“I impaled my friend’s ex-husband on a fence post during a tornado,” Beverly Jenkins tells us. “He doesn’t know. He’s still walking around living and breathing like he hasn’t been dead and buried.”
The year is 2016 and keynote speaker Beverly Jenkins is telling the RWA audience that there is nothing wrong with putting real people in your books. And while the journalist in me must confess that the quote may not be exact, her point was made. Writing about people, in the roles of heroes, villains, sisters, brothers, neighbors, and teachers is not only allowed, but encouraged.
Thank goodness.
That’s not to say I’ve put my second-grade teacher or first boss or middle school crush into any of my stories, not exactly. While there are certainly exceptions, most of my ‘real-world’ characters become amalgams of the people I know, faces and personalities, verbal ticks, cute quirks, blending together to create a real person, a vision based on real people, a version of a real person that doesn’t exist in the real world.

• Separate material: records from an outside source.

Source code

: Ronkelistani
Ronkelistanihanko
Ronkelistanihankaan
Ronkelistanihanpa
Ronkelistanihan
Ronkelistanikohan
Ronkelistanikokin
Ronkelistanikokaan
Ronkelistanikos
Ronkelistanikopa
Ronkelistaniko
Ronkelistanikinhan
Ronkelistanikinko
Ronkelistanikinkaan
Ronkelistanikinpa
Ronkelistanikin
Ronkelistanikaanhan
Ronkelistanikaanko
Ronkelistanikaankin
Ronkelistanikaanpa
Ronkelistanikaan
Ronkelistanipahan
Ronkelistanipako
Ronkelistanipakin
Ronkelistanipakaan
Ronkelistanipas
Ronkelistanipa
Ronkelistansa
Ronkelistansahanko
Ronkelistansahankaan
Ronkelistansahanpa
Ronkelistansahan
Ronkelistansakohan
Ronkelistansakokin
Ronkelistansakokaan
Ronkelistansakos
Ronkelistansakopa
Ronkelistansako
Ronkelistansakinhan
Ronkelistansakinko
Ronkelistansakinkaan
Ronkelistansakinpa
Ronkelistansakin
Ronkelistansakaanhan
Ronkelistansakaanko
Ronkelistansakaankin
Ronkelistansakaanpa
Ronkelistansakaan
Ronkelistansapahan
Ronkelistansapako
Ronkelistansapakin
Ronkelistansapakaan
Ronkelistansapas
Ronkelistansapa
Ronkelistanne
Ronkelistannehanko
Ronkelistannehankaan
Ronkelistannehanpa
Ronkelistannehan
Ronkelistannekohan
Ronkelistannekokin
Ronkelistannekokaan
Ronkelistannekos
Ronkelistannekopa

The obvious examples that go counter to this are ones where heroes are based on real-life heroes, mostly celebrities. But I don’t know those celebrities for who they are outside of the limelight, and they’re just as unreal to me as any character I may make up. The only difference is that I know what the outside package may look like.
It’s far more natural to write characters from the people already in our lives than to build something completely brand new from clay and dirt. The famous–or perhaps infamous–idiom, write what you know, is the perfect reason why. In my mind, it often misconstrued, this damaging idea that we can only tell stories based on our narrow fields of vision.
But when we write who we know and what we know of the world, the vision grows far broader. We all have a friend who we can tell any secret. Perhaps there’s a brother or sister that irritates you in a very specific way. We write what we know of relationships, of love, hate, jealousy, respect. When we write who we know, variants and versions, the smallest details and the biggest ones, we are, in fact, writing what we know.
I’ve written myself into stories too. I know I shouldn’t say that, not really. But I’ve written journalists on the job, characters that drop a line I would undoubtedly say–or have said–in conversation. Most of my characters share my basic ideological values or have good reason not to. Every single person I write is, somehow, some way, a variant of me, the author, though some more than others.
Because there is no way to entirely divorce our experiences from the stories we tell. We could try. We could sit down and aim to write a character free of any personality traits, behaviors, beliefs or relationships we have ever seen before. We would fail. As people and as writers, we walk through the world absorbing, taking in information, storing it for later. Something, we consciously think about the person we’re putting into our stories, a best friend, a former lover.
But most of the time, we don’t.
We create them from memories, from walks through the parks, from airplane rides, from bus trips. We add elements from every person we’ve spoken to at a dinner party, sprinkle in something from the quiet girl in our lit class, add the quirking smile of a favorite celebrity heartthrob.
So yes, to give an incredibly long answer to a short question. I put the people I know into my books. Every single one of them.